SHADOW BOOTH AUTHOR SPOTLIGHT: Sarah Read

Greetings from the Ether,

Our friends at the Shadow Booth are making steady progress with their Kickstarter. This literary journal is going to be out of this world and we are very excited to see the dreams of the editor Dan Coxon and these amazing writers come true. We will be interviewing all of the authors involved to help spread the word.

If you haven’t already, please make sure to stop by and visit their Kickstarter! Some Gehenna & Hinnom products may be awaiting you there.

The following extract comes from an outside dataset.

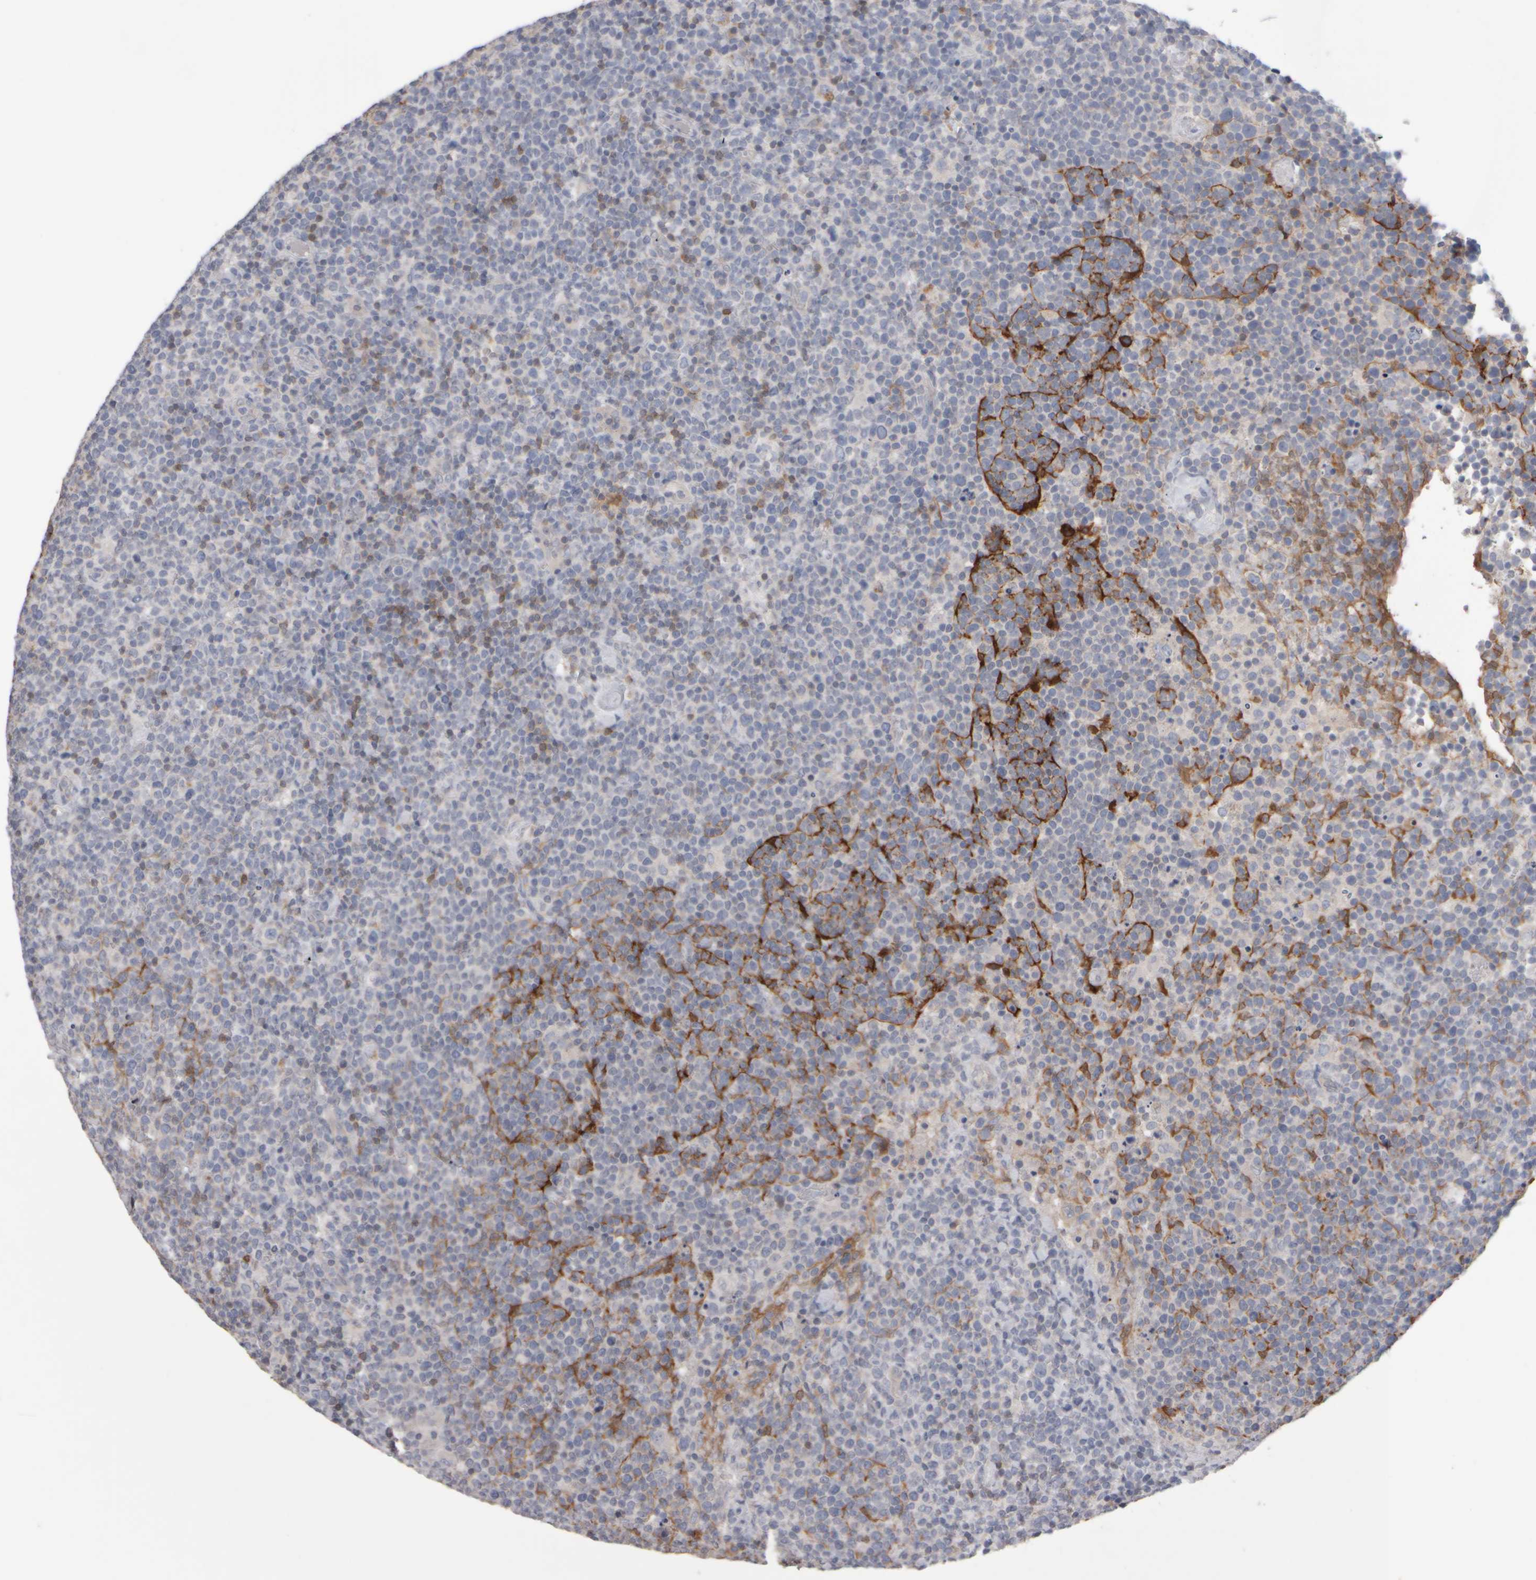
{"staining": {"intensity": "weak", "quantity": "<25%", "location": "cytoplasmic/membranous"}, "tissue": "lymphoma", "cell_type": "Tumor cells", "image_type": "cancer", "snomed": [{"axis": "morphology", "description": "Malignant lymphoma, non-Hodgkin's type, High grade"}, {"axis": "topography", "description": "Lymph node"}], "caption": "High-grade malignant lymphoma, non-Hodgkin's type was stained to show a protein in brown. There is no significant expression in tumor cells.", "gene": "EPHX2", "patient": {"sex": "male", "age": 61}}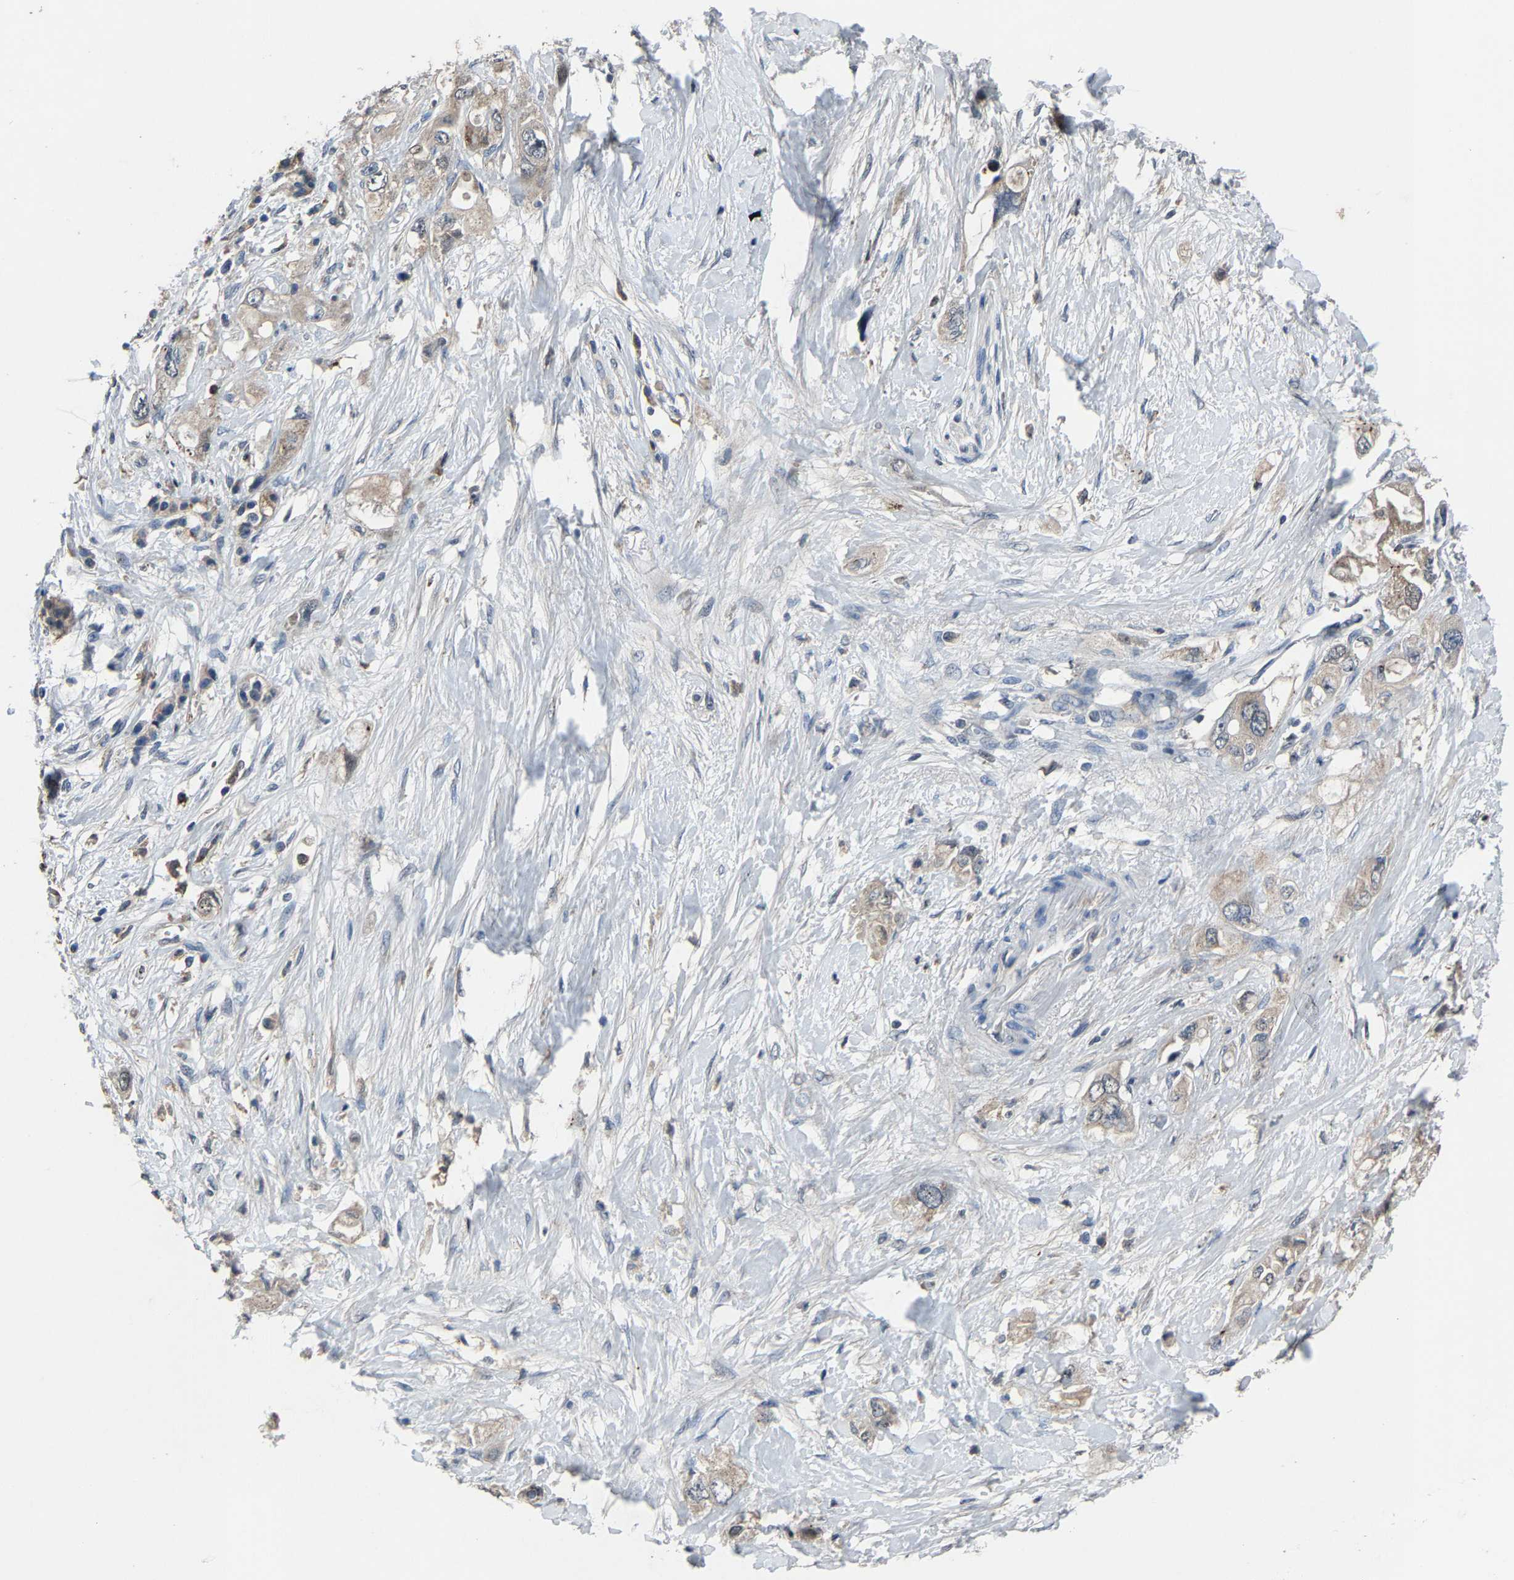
{"staining": {"intensity": "weak", "quantity": ">75%", "location": "cytoplasmic/membranous"}, "tissue": "pancreatic cancer", "cell_type": "Tumor cells", "image_type": "cancer", "snomed": [{"axis": "morphology", "description": "Adenocarcinoma, NOS"}, {"axis": "topography", "description": "Pancreas"}], "caption": "Adenocarcinoma (pancreatic) stained with immunohistochemistry shows weak cytoplasmic/membranous positivity in about >75% of tumor cells. The staining is performed using DAB (3,3'-diaminobenzidine) brown chromogen to label protein expression. The nuclei are counter-stained blue using hematoxylin.", "gene": "PCNX2", "patient": {"sex": "female", "age": 56}}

Alas, let’s begin! We’d like to introduce you to Shadow Booth author Sarah Read.

sarah-read
Photo of Sarah Read

CP: You have had success with your writing, being published in Pantheon Magazine and Suspended in Dusk. What about The Shadow Booth piqued your interest? Why are Dark Fiction and Weird Fiction important?

 

SR: I love to read and write weird/dark fiction, so I’m always excited to learn of a new journal. From what I’ve seen, Shadow Booth is going to be an excellent addition to the weird lit world.

 

Dark and weird fiction are important in their own right, as entertainment. Because it’s fun. But I also think it’s valuable for our brains to spend time in dark places, exploring the weirdness of our minds. 

 

 

CP: Could you tell us a little about your story “Dead Man’s Curve?” What inspired it, how did it come to fruition?

 

SR: My dad used to take us four-wheeling in southern Colorado and New Mexico. There were a number of “so this is how I die” moments—especially when I’d look over the edges of cliffs and see the shattered remains of cars and I’d know someone must have died. It didn’t look survivable. And there were times we’d come nose-to-nose with another vehicle that would drive down right out of the clouds and there would be this aggressive attempt to pass each other on this narrow rocky path. I started to wonder if these road-raging cloud-jeeps were the ghosts of dead off-roaders. And I wondered how they’d even get the bodies out of those cars on the cliff sides, or if the birds and coyotes got them. It stuck with me.

 

 

CP: Can you tell us a little about your writing process? Any advice for budding authors?

 

SR: I usually start from one image or one line, and build from that. I tend to write sparsely and then add the layers of detail in drafts, so I’m always adding and rarely cutting. I hand write everything for the first draft, because I think better that way.

As for advice, I’d say to just keep writing, finish stories even if you don’t like them. Save your work, because you never know what will be useful later. 

 

 

CP: Who influenced you as a writer? How does this reflect in your own work?

 

SR: I think I collect influences. I love so many things, so many books. It’s a good problem to have. I’ve been influenced a lot by the classics my grandmother gave me—the Brontes, Dickens, Burnett. But I’ve been reading horror my whole life. Coville and Stine, then Rice and Koontz. Now it’s Shirley Jackson and Stephen Graham Jones.

 

I think it all adds up to that love for the uncanny. I like stories where things are Not Quite Right in a way that eventually breaks your heart.

 

 

CP: What other ventures do you have planned for the future? What can our readers look forward to?

 

SR: I have a few more stories coming out this year and some lined up for next year. Suspended in Dusk 2 comes out in January and I’m really excited to read the stories included there. I’m currently shopping around a novel manuscript, so fingers crossed for that! And I’m hoping to put together a collection of stories soon. I’m staying busy! You can keep up with news at my site www.inkwellmonster.com.